— EXERCISE REQUIREMENTS —
Reproduce each line of the listing exactly.

___ THE DATA ___

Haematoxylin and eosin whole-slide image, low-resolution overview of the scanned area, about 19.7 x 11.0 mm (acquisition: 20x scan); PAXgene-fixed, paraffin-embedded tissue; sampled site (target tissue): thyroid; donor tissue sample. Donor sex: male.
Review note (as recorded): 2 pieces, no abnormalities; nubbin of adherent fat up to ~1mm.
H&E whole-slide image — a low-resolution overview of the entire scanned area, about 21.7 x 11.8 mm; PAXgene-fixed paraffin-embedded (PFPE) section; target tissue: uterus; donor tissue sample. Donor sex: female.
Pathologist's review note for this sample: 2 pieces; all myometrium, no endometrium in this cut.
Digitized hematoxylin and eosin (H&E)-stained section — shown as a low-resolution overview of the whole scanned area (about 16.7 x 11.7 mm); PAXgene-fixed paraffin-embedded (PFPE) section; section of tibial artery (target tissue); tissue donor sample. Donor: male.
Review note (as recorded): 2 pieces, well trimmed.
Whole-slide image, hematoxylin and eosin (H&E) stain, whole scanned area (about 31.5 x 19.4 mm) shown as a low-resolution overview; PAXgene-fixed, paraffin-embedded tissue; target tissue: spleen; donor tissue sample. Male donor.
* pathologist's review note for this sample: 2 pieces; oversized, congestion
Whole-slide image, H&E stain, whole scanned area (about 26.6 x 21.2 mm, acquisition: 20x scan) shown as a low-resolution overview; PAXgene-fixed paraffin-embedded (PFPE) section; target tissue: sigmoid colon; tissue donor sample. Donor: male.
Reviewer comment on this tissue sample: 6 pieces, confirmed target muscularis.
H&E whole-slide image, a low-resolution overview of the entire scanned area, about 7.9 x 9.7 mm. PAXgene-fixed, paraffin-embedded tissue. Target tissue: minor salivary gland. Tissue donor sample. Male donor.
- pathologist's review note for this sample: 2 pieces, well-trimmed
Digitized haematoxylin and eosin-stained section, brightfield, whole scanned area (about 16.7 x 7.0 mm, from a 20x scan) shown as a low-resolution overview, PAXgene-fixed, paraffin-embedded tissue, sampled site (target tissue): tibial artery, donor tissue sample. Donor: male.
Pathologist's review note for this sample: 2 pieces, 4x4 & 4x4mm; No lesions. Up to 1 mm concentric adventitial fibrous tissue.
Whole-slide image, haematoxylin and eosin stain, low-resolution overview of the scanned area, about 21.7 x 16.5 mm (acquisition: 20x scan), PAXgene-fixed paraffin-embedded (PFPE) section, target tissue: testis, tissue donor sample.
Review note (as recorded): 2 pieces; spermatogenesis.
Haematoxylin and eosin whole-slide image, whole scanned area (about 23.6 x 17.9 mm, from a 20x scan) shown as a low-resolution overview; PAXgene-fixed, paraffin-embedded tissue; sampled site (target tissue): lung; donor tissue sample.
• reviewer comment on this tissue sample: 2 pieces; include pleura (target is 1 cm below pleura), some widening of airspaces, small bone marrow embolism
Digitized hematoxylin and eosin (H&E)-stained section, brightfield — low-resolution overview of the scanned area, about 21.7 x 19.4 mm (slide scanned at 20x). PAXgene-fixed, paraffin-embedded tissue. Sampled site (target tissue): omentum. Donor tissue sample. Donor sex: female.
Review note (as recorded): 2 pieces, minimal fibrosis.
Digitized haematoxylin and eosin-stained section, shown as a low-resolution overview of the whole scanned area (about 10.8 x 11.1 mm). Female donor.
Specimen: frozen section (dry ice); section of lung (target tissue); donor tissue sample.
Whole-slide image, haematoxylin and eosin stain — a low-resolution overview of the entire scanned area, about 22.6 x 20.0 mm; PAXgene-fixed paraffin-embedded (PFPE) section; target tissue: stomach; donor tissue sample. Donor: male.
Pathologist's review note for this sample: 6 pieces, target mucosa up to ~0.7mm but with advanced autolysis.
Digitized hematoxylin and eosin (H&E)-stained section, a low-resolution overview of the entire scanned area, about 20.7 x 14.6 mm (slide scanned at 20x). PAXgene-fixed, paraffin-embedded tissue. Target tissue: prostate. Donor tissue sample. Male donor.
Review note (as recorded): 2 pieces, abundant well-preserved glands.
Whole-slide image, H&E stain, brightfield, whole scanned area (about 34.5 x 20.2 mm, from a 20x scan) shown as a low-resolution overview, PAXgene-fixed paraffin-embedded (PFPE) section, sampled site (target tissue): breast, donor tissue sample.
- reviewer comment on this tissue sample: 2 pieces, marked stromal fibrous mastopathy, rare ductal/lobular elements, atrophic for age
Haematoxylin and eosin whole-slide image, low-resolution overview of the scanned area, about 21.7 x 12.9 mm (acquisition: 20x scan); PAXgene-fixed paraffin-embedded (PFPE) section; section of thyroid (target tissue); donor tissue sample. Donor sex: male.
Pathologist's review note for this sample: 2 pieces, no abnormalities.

___

— SOLVED EXERCISE —
Haematoxylin and eosin whole-slide image, low-resolution overview of the scanned area, about 19.7 x 11.0 mm (acquisition: 20x scan); PAXgene-fixed, paraffin-embedded tissue; sampled site (target tissue): thyroid; donor tissue sample. Donor sex: male.
Review note (as recorded): 2 pieces, no abnormalities; nubbin of adherent fat up to ~1mm.
H&E whole-slide image — a low-resolution overview of the entire scanned area, about 21.7 x 11.8 mm; PAXgene-fixed paraffin-embedded (PFPE) section; target tissue: uterus; donor tissue sample. Donor sex: female.
Pathologist's review note for this sample: 2 pieces; all myometrium, no endometrium in this cut.
Digitized hematoxylin and eosin (H&E)-stained section — shown as a low-resolution overview of the whole scanned area (about 16.7 x 11.7 mm); PAXgene-fixed paraffin-embedded (PFPE) section; section of tibial artery (target tissue); tissue donor sample. Donor: male.
Review note (as recorded): 2 pieces, well trimmed.
Whole-slide image, hematoxylin and eosin (H&E) stain, whole scanned area (about 31.5 x 19.4 mm) shown as a low-resolution overview; PAXgene-fixed, paraffin-embedded tissue; target tissue: spleen; donor tissue sample. Male donor.
* pathologist's review note for this sample: 2 pieces; oversized, congestion
Whole-slide image, H&E stain, whole scanned area (about 26.6 x 21.2 mm, acquisition: 20x scan) shown as a low-resolution overview; PAXgene-fixed paraffin-embedded (PFPE) section; target tissue: sigmoid colon; tissue donor sample. Donor: male.
Reviewer comment on this tissue sample: 6 pieces, confirmed target muscularis.
H&E whole-slide image, a low-resolution overview of the entire scanned area, about 7.9 x 9.7 mm. PAXgene-fixed, paraffin-embedded tissue. Target tissue: minor salivary gland. Tissue donor sample. Male donor.
- pathologist's review note for this sample: 2 pieces, well-trimmed
Digitized haematoxylin and eosin-stained section, brightfield, whole scanned area (about 16.7 x 7.0 mm, from a 20x scan) shown as a low-resolution overview, PAXgene-fixed, paraffin-embedded tissue, sampled site (target tissue): tibial artery, donor tissue sample. Donor: male.
Pathologist's review note for this sample: 2 pieces, 4x4 & 4x4mm; No lesions. Up to 1 mm concentric adventitial fibrous tissue.
Whole-slide image, haematoxylin and eosin stain, low-resolution overview of the scanned area, about 21.7 x 16.5 mm (acquisition: 20x scan), PAXgene-fixed paraffin-embedded (PFPE) section, target tissue: testis, tissue donor sample.
Review note (as recorded): 2 pieces; spermatogenesis.
Haematoxylin and eosin whole-slide image, whole scanned area (about 23.6 x 17.9 mm, from a 20x scan) shown as a low-resolution overview; PAXgene-fixed, paraffin-embedded tissue; sampled site (target tissue): lung; donor tissue sample.
• reviewer comment on this tissue sample: 2 pieces; include pleura (target is 1 cm below pleura), some widening of airspaces, small bone marrow embolism
Digitized hematoxylin and eosin (H&E)-stained section, brightfield — low-resolution overview of the scanned area, about 21.7 x 19.4 mm (slide scanned at 20x). PAXgene-fixed, paraffin-embedded tissue. Sampled site (target tissue): omentum. Donor tissue sample. Donor sex: female.
Review note (as recorded): 2 pieces, minimal fibrosis.
Digitized haematoxylin and eosin-stained section, shown as a low-resolution overview of the whole scanned area (about 10.8 x 11.1 mm). Female donor.
Specimen: frozen section (dry ice); section of lung (target tissue); donor tissue sample.
Whole-slide image, haematoxylin and eosin stain — a low-resolution overview of the entire scanned area, about 22.6 x 20.0 mm; PAXgene-fixed paraffin-embedded (PFPE) section; target tissue: stomach; donor tissue sample. Donor: male.
Pathologist's review note for this sample: 6 pieces, target mucosa up to ~0.7mm but with advanced autolysis.
Digitized hematoxylin and eosin (H&E)-stained section, a low-resolution overview of the entire scanned area, about 20.7 x 14.6 mm (slide scanned at 20x). PAXgene-fixed, paraffin-embedded tissue. Target tissue: prostate. Donor tissue sample. Male donor.
Review note (as recorded): 2 pieces, abundant well-preserved glands.
Whole-slide image, H&E stain, brightfield, whole scanned area (about 34.5 x 20.2 mm, from a 20x scan) shown as a low-resolution overview, PAXgene-fixed paraffin-embedded (PFPE) section, sampled site (target tissue): breast, donor tissue sample.
- reviewer comment on this tissue sample: 2 pieces, marked stromal fibrous mastopathy, rare ductal/lobular elements, atrophic for age
Haematoxylin and eosin whole-slide image, low-resolution overview of the scanned area, about 21.7 x 12.9 mm (acquisition: 20x scan); PAXgene-fixed paraffin-embedded (PFPE) section; section of thyroid (target tissue); donor tissue sample. Donor sex: male.
Pathologist's review note for this sample: 2 pieces, no abnormalities.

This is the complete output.